Read full article By Mahima Jain @ Devex Photo Credit: Pete Lewis

In March this year, the United Nations accepted India’s proposal to declare 2023 as the International Year of Millets. This coarse and ancient cereal has been recognized for its climate-resilient characteristics, the potential to solve global nutritional security challenges, and as a sustainable alternative to major cereals.

“Millets are a smart food: they are good for your health, good for the environment as they survive with less water and have a low-carbon footprint, and good for the farmer as they are more resilient and climate-smart,” Joanna Kane-Potaka, executive director at Smart Food, a global initiative working on diversifying staples, told Devex.

More than 90 million people in Africa and Asia depend on millets. In comparison, wheat, rice, and maize are staple foods for 4 billion people. These three major cereals provide 51% of the world’s calorie intake.

“Our aim is to reintroduce millets as staples in Asia and Africa,” Kane-Potaka said.

While millet advocates point to its many benefits such as nutrition and hardy characteristics, breaking the hierarchy of cereals that have dominated the market and our plates for decades isn’t going to be easy. Millet does not benefit from subsidies, research, or investments that major crops do.
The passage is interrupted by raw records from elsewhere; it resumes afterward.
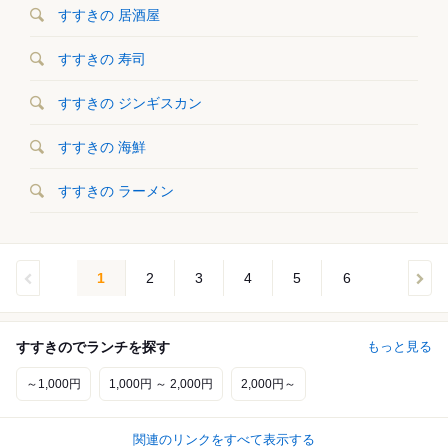
すすきの 居酒屋
すすきの 寿司
すすきの ジンギスカン
すすきの 海鮮
すすきの ラーメン
1
2
3
4
5
6
すすきのでランチを探す
もっと見る
～1,000円
1,000円 ～ 2,000円
2,000円～
関連のリンクをすべて表示する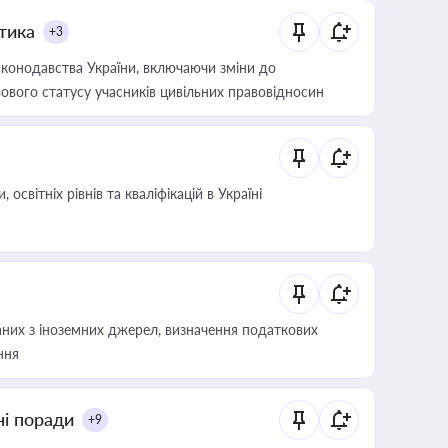
итика
+3
конодавства України, включаючи зміни до
ового статусу учасників цивільних правовідносин
світніх рівнів та кваліфікацій в Україні
аних з іноземних джерел, визначення податкових
ння
ні поради
+9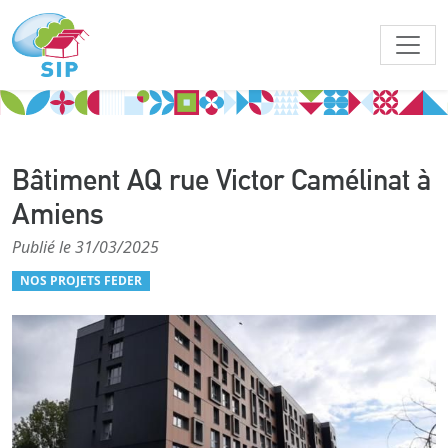
Bâtiment AQ rue Victor Camélinat à
Amiens
Publié le 31/03/2025
NOS PROJETS FEDER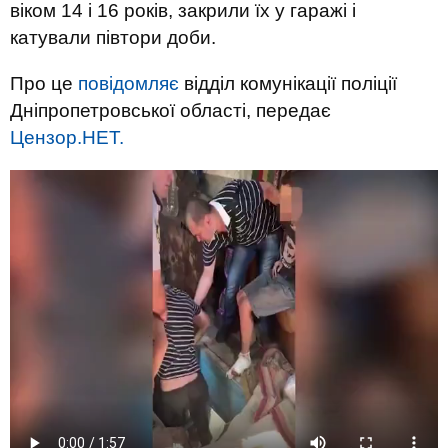
віком 14 і 16 років, закрили їх у гаражі і
катували півтори доби.
Про це
повідомляє
відділ комунікації поліції
Дніпропетровської області, передає
Цензор.НЕТ.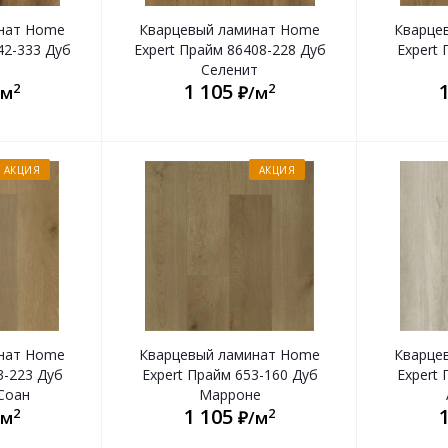
нат Home
Кварцевый ламинат Home
Кварце
42-333 Дуб
Expert Прайм 86408-228 Дуб
Expert 
Селенит
1 105
2
2
/м
₽/м
АКЦИЯ
АКЦИЯ
нат Home
Кварцевый ламинат Home
Кварце
3-223 Дуб
Expert Прайм 653-160 Дуб
Expert 
Соан
Марроне
1 105
2
2
/м
₽/м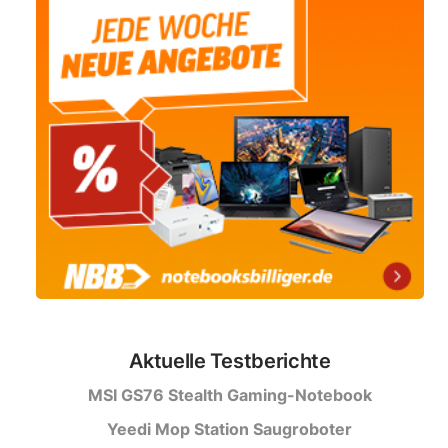
Aktuelle Testberichte
MSI GS76 Stealth Gaming-Notebook
Yeedi Mop Station Saugroboter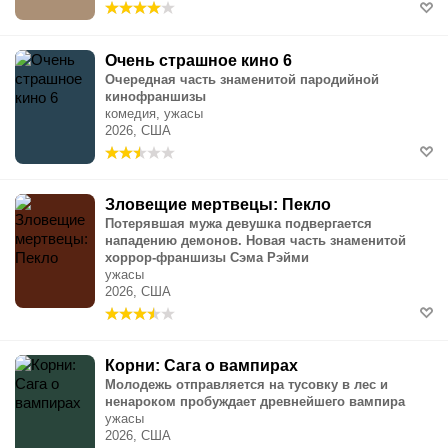
Очень страшное кино 6
Очередная часть знаменитой пародийной
кинофраншизы
комедия, ужасы
2026, США
Зловещие мертвецы: Пекло
Потерявшая мужа девушка подвергается
нападению демонов. Новая часть знаменитой
хоррор-франшизы Сэма Рэйми
ужасы
2026, США
Корни: Сага о вампирах
Молодежь отправляется на тусовку в лес и
ненароком пробуждает древнейшего вампира
ужасы
2026, США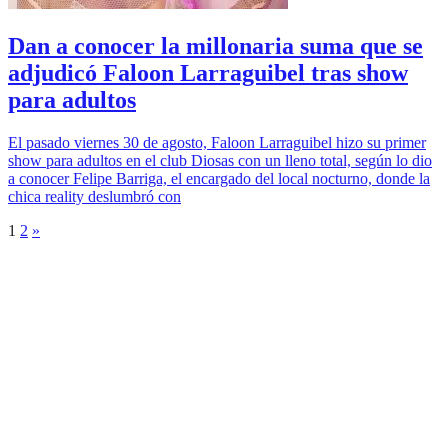
Dan a conocer la millonaria suma que se
adjudicó Faloon Larraguibel tras show
para adultos
El pasado viernes 30 de agosto, Faloon Larraguibel hizo su primer
show para adultos en el club Diosas con un lleno total, según lo dio
a conocer Felipe Barriga, el encargado del local nocturno, donde la
chica reality deslumbró con
1
2
»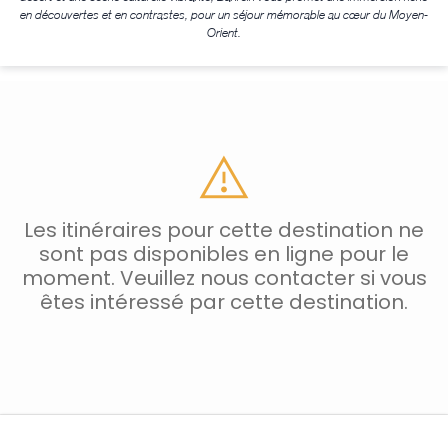
en découvertes et en contrastes, pour un séjour mémorable au cœur du Moyen-
Orient.
Les itinéraires pour cette destination ne
sont pas disponibles en ligne pour le
moment. Veuillez nous contacter si vous
êtes intéressé par cette destination.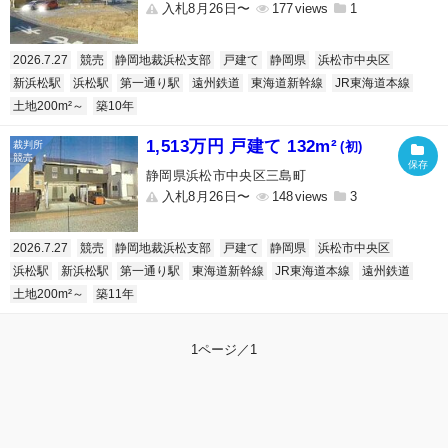
入札8月26日〜
177
1
2026.7.27
競売
静岡地裁浜松支部
戸建て
静岡県
浜松市中央区
新浜松駅
浜松駅
第一通り駅
遠州鉄道
東海道新幹線
JR東海道本線
土地200m²～
築10年
1,513万円 戸建て 132m²
(初)
静岡県浜松市中央区三島町
入札8月26日〜
148
3
2026.7.27
競売
静岡地裁浜松支部
戸建て
静岡県
浜松市中央区
浜松駅
新浜松駅
第一通り駅
東海道新幹線
JR東海道本線
遠州鉄道
土地200m²～
築11年
1ページ／1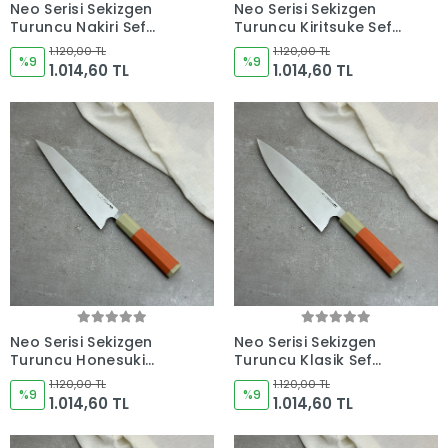
Neo Serisi Sekizgen
Neo Serisi Sekizgen
Turuncu Nakiri Şef
Turuncu Kiritsuke Şef
Bıçağı 180mm Namlu -
Bıçağı 205mm Namlu -
1.120,00 TL
1.120,00 TL
Kocakaya El Yapımı
%9
Kocakaya El Yapımı
%9
1.014,60 TL
1.014,60 TL
Şef Bıçakları
Şef Bıçakları
Neo Serisi Sekizgen
Neo Serisi Sekizgen
Turuncu Honesuki
Turuncu Klasik Şef
225mm Namlu -
Bıçağı 230mm Namlu -
1.120,00 TL
1.120,00 TL
Kocakaya El Yapımı
%9
Kocakaya El Yapımı
%9
1.014,60 TL
1.014,60 TL
Şef Bıçakları
Şef Bıçakları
Moreover, as was seen when superfoods like quinoa became popular, there are ethical considerations when foods that are largely consumed by marginalized communities in a local context suddenly find themselves in a mainstream, global market.

Subsidy-based food policies
Decades of policy and subsidy support by governments and international bodies have determined what dominates the food basket across the world. The Organization of Economic Cooperation and Development, the European Union, and 12 emerging economies give over $700 billion a year to the agricultural sector, which includes payments to producers, input subsidies, consumer support, infrastructure investment, and research and development.

“What the common man eats is decided by the government and should be seen in the context of food policies,” said Vilas Tonapi, director at the Indian Institute of Millet Research.

In most countries, these subsidies benefit the major cereals. The U.S. government, for instance, subsidizes maize, wheat, rice, cotton, and soybean. China was criticized by the World Trade Organization for unfair subsidies to rice and wheat growers in 2019. In India, to resolve crippling food shortages, the Green Revolution of the 1960s promoted and subsidized the cultivation of high-yielding rice and wheat over indigenous crops such as millets.

The results aren’t surprising: global production of maize, wheat, and rice in 2019 stood at 1.17 billion tons, 764.49 million metric tons, and 495.78 million metric tons, respectively. In comparison, the production of sorghum, the most popular variety of millet, was just 57.97 million metric tons. Other varieties such as pearl millet, finger millet, browntop, foxtail, barnyard, teff, fonio, and proso accounted for far smaller shares.